*** QUOTED PASSAGE ***
Actually, my intention for the day is to go out to the winter garden and harvest. I have three rows of potatoes to dig- a row of red potatoes, a pow of white, and a row of purple. Plus some sweet potatoes we optimistically stuck in the ground. I am hoping to find they did what they were supposed to do. Three rows of carrots, a row of beets, and two rows of onions need to come in, be washed up and then go to my mom's "root cellar", which is actually the cement lined hole that houses the well at her house. This is much harder to access since the twister tore through their yard this spring, playfully picking up the well house and tossing it through a tree, which splintered it, then into the neighbor's freshly re-stuccoed, freshly painted house and the vehicle parked in front of it.

At which point, the mower will come out one more time, and I will mow it close to the ground, and hopefully this winter we will get some moisture and a deep freeze to break up and soften the ground deep underneath it, because we did not have enough moisture followed by a deep enough freeze last winter and as a result, my carrots could only go as far down as the prongs of my spading fork, since that was as deep as I loosened the soil.

I am both relieved and sad that at this point, the only animals on the yard are Andy and a succession of barn cats. And Marvelous Marvin, the big yellow neutered tomcat, who has decided to come home again. He was gone for two weeks this month. I had been mourning his passing for several days already when one morning, there he was in the barn, awaiting catfood. Where he goes, he's not saying. But he comes home lean and clingy and covered in scratches, his ears shredded, his chin and neck rough from scabs hiding under his thick fur.
*** End of QUOTED PASSAGE ***
■ WORK INSTRUCTION 1 ■
Please copy out the stretch of the records from their start through the line containing "Examples of the", unchanged.
*** DATA FOR PROCESSING ***
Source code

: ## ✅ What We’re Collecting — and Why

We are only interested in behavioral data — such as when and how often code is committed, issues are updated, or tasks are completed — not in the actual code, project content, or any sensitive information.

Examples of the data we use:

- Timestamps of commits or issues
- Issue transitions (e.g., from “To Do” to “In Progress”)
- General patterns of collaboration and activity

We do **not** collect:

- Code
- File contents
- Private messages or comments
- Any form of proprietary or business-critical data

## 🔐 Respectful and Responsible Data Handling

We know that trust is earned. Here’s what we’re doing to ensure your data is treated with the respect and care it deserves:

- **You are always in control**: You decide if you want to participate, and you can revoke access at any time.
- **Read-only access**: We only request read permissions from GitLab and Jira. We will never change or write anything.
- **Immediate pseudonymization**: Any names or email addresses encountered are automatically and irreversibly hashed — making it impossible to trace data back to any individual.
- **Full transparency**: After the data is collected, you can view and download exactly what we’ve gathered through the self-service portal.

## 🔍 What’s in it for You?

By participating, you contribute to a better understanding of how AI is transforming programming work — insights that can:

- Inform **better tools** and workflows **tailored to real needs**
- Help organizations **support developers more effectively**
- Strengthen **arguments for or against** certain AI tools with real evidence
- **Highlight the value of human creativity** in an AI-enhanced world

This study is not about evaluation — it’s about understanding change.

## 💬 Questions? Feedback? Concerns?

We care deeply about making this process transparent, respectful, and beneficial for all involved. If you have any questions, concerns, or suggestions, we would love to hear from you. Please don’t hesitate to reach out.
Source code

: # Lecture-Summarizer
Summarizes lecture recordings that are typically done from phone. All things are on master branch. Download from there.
*** End of DATA FOR PROCESSING ***
■ WORK INSTRUCTION 2 ■
In the garden passage, how long was the tomcat Marvin gone this month?

■ ANSWER AREA 1 ■
Source code

: ## ✅ What We’re Collecting — and Why

We are only interested in behavioral data — such as when and how often code is committed, issues are updated, or tasks are completed — not in the actual code, project content, or any sensitive information.

Examples of the data we use:

■ ANSWER AREA 2 ■
Two weeks.